Stored entries:

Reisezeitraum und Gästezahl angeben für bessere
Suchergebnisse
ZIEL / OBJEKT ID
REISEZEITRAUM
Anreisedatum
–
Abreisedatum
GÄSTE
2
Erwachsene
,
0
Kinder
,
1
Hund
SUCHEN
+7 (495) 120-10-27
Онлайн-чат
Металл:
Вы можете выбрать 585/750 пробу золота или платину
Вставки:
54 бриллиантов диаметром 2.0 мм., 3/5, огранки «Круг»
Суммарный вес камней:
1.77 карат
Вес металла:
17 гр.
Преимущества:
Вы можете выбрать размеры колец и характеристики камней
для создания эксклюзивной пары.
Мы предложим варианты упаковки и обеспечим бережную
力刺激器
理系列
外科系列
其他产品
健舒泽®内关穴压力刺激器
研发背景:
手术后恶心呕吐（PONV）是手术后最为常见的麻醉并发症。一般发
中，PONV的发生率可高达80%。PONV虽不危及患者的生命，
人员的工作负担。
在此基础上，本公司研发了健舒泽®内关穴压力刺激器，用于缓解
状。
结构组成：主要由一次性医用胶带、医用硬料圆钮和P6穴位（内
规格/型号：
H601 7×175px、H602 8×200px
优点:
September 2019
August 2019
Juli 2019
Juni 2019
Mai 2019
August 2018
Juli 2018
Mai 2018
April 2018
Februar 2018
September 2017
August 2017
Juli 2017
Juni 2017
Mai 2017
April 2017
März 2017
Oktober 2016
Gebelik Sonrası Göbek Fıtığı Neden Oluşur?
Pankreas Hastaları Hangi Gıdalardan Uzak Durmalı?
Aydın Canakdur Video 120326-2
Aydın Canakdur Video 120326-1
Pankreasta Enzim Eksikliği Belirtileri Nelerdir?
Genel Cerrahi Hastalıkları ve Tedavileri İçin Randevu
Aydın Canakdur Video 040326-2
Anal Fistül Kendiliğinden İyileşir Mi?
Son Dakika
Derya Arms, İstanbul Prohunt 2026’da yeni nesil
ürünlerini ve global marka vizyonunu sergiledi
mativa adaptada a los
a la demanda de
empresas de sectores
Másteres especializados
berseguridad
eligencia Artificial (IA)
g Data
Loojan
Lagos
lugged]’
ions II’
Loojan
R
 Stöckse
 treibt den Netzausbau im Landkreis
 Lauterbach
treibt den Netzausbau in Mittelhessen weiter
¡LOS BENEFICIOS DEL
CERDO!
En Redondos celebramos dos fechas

__AIM OF THE EXERCISE__
Copy each line above containing the string "内关穴压力刺激器".

__ANSWER TO THIS EXERCISE__
健舒泽®内关穴压力刺激器
在此基础上，本公司研发了健舒泽®内关穴压力刺激器，用于缓解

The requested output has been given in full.